Avec une langue qu’il a pour habitude d’empoigner, Arthur Bernard l’admirateur de Beckett, des deux révolutionnaires Ernest (Cent Pages, 2013) Cœurderoy et Che Gevara, rappelerait presque Maurice Blanchard concevant en 1934 un fameux poète russe : « Dans l’immense vagin de la Mer noire, je vis Essenine chevaucher son Pégase en caoutchouc, au milieu des rivages fleuris et des bâillements nacrés des coquillages, parmi l’odeur des Parfums aphrodisiaques. » (Malebolge), mais il n’y a pour AFB que fort peu de gloire, un destin tout au plus, et l’humidité des îles, et la poussière synonyme d’oubli. « Alors que dans les habitations où je le fais servir, la rouille, la moisissure, le pourri attaquent les corps aussi bien que les esprits, les servis comme les serviteurs en prenant le temps, c’est la petite vitesse de la défaite et de la défaisance. » Et si, en se déposant sur les couvertures des livres, la poussière tente de former une couche protectrice, elle reste fragile, à l’évidence, mais il est « interdit d’interdire dans l’art-roman » d’Arthur Bernard. Il ne se rend jamais et fait dès lors fleurir les souvenirs de lecture qui hantent les vivants, ces futurs défunts...

En célébrant par exemple un steamer bien connu des colons dont H. J.-M. Levet a tracé la silhouette dans ses Cartes postales : « L’Armand-Bréhic (des Messageries Maritimes) / File quatorze nœuds sur l'Océan Indien… / Le soleil se couche en des confitures de crimes / Dans cette mer plate comme avec la main. » AFB connaissait naturellement son allure. Bientôt, le bateau disparaît car c’est la « FIN. Je l’écris, c’est donc clos. Après l’incipit, l’explicit. Je me souviens d’un temps lointain où, au centre du dernier feuillet des romans que je lisais était imprimé, en capitales, ce mot fatidique. Brutal et tranchant, hachoir ou couperet. Comme s’il fallait prévenir le lecteur, avertir l’innocent que ça suffisait, qu’on arrêtait, qu’on tirait le rideau : on n’irait pas plus loin, ce coup-ci. […] l’incipit est, on s’en souvient, Ça a débuté comme ça. Bien joué, Ferdine ! pour la boucle et le bouclage, le nœud de chaînette qui fait tenir ensemble les uns à la suite des autres, du premier au dernier cahier. […] on avait le droit de lire encore, tout était une suite, comme de violoncelle seul, et cela, dès qu’après l’explicit de ce qui devenait le précédent, j’ouvrais la première page, attaquant l’incipit de ce qui serait le suivant ».

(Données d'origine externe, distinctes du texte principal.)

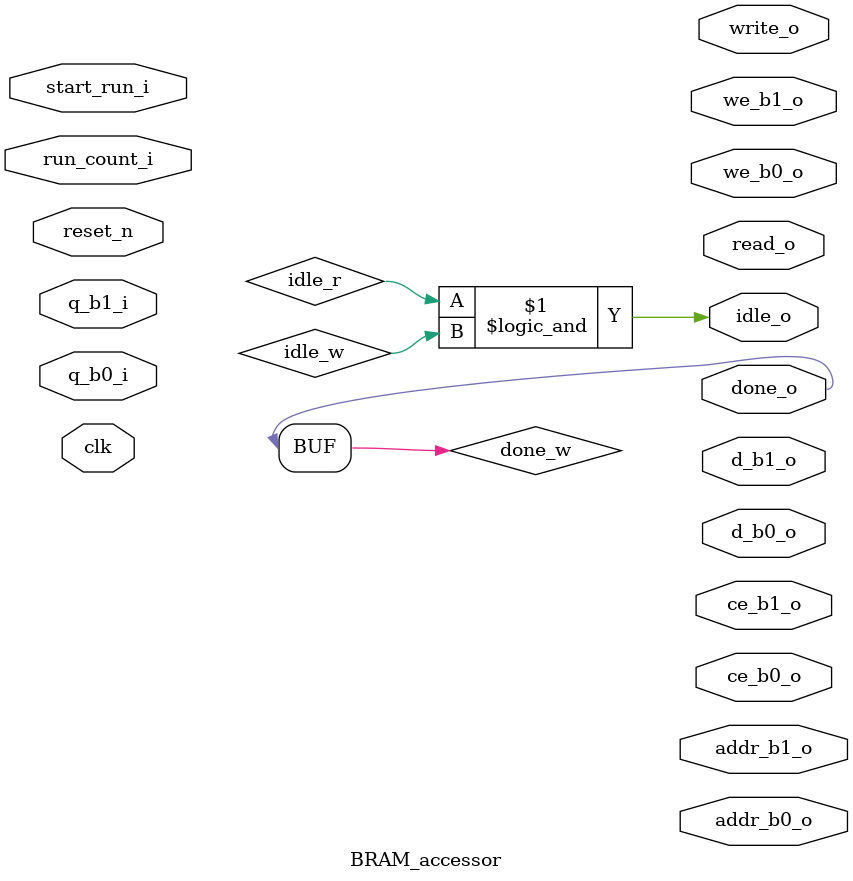
<source format=v>

`timescale 1ns / 1ps

module BRAM_accessor 
# (
    parameter CNT_BIT = 31,

    /* parameter for BRAM */
    parameter DWIDTH_1 = 32,
    parameter DWIDTH_2 = 16,
    parameter AWIDTH =  8,
    parameter MEM_SIZE = 500,
    parameter IN_DATA_WIDTH = 32
)
(
    /* Special Inputs*/
    input clk,
    input reset_n,

    /* Signal From Register */
    input start_run_i, 
    input [CNT_BIT - 1 : 0] run_count_i, 

    /* Memory I/F Input for BRAM0 */
    input [DWIDTH_1 - 1 : 0] q_b0_i,

    /* Memory I/F Input for BRAM1 */
    input [DWIDTH_2 - 1 : 0] q_b1_i,

    /* State_Outputs */
    output idle_o,
    output read_o,
    output write_o,
    output done_o,

    /* Memory I/F output for BRAM0 */
    output [AWIDTH - 1 : 0] addr_b0_o,
    output ce_b0_o,
    output we_b0_o,
    output [DWIDTH_1 - 1 : 0] d_b0_o,
 
    /* Memory I/F output for BRAM1 */
    output [AWIDTH - 1 : 0] addr_b1_o,
    output ce_b1_o,
    output we_b1_o,
    output [DWIDTH_2 - 1 : 0] d_b1_o
);

wire idle_r, idle_w, run_r, run_w, done_r, done_w;






    


//assign output

assign idle_o = idle_r && idle_w;
assign run_o = run_r || run_w;
assign done_o = done_w;


endmodule
</source>
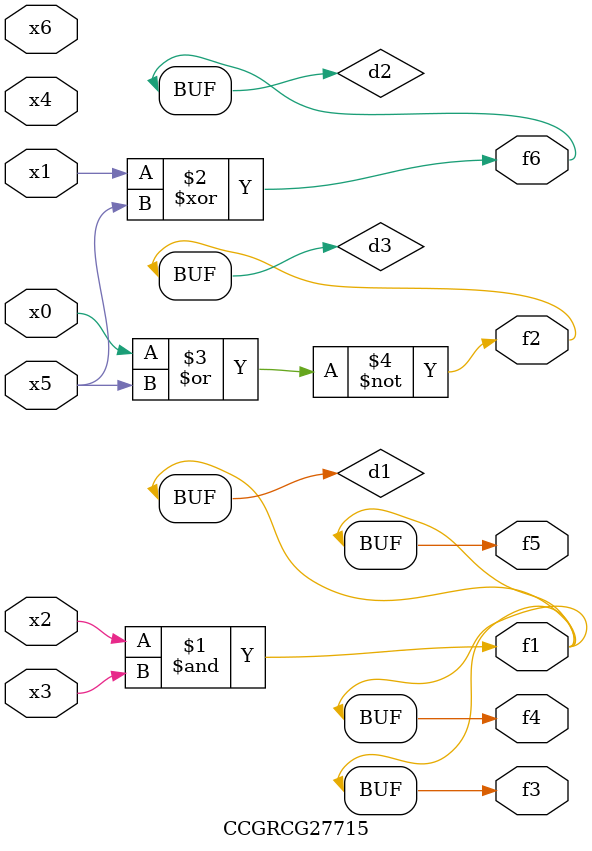
<source format=v>
module CCGRCG27715(
	input x0, x1, x2, x3, x4, x5, x6,
	output f1, f2, f3, f4, f5, f6
);

	wire d1, d2, d3;

	and (d1, x2, x3);
	xor (d2, x1, x5);
	nor (d3, x0, x5);
	assign f1 = d1;
	assign f2 = d3;
	assign f3 = d1;
	assign f4 = d1;
	assign f5 = d1;
	assign f6 = d2;
endmodule

</source>
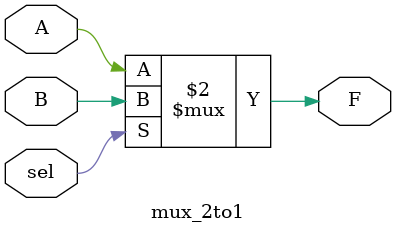
<source format=v>
module mux_2to1 (
    input wire sel, A, B,
    output wire F);

    assign F = (sel == 1'b0) ? A : B;

endmodule 
</source>
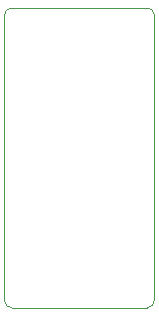
<source format=gbr>
G04 #@! TF.FileFunction,Profile,NP*
%FSLAX46Y46*%
G04 Gerber Fmt 4.6, Leading zero omitted, Abs format (unit mm)*
G04 Created by KiCad (PCBNEW (2015-01-02 BZR 5348)-product) date 1/21/2015 12:38:18 AM*
%MOMM*%
G01*
G04 APERTURE LIST*
%ADD10C,0.100000*%
G04 APERTURE END LIST*
D10*
X134620000Y-103505000D02*
X134620000Y-79375000D01*
X146685000Y-104140000D02*
X135255000Y-104140000D01*
X147320000Y-79375000D02*
X147320000Y-103505000D01*
X135255000Y-78740000D02*
X146685000Y-78740000D01*
X146685000Y-104140000D02*
G75*
G03X147320000Y-103505000I0J635000D01*
G01*
X134620000Y-103505000D02*
G75*
G03X135255000Y-104140000I635000J0D01*
G01*
X135255000Y-78740000D02*
G75*
G03X134620000Y-79375000I0J-635000D01*
G01*
X147320000Y-79375000D02*
G75*
G03X146685000Y-78740000I-635000J0D01*
G01*
M02*

</source>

La poussière retourne à la poussière, c’est noté, et maintes fois, mais les livres et leurs fictions ne cessent jamais d’altérer la rectitude des destins trop tôt tracés, trop fatidiques, trop écrasants. Relisons l’Odyssée, nous disent Arthur B. et Arthur B. dans leur commune allégorie de la littérature. C’est là, nous assurent-ils, que nous trouverons sans cesse les mots qui forment chaîne, pont, qui nous portent. Sans fin.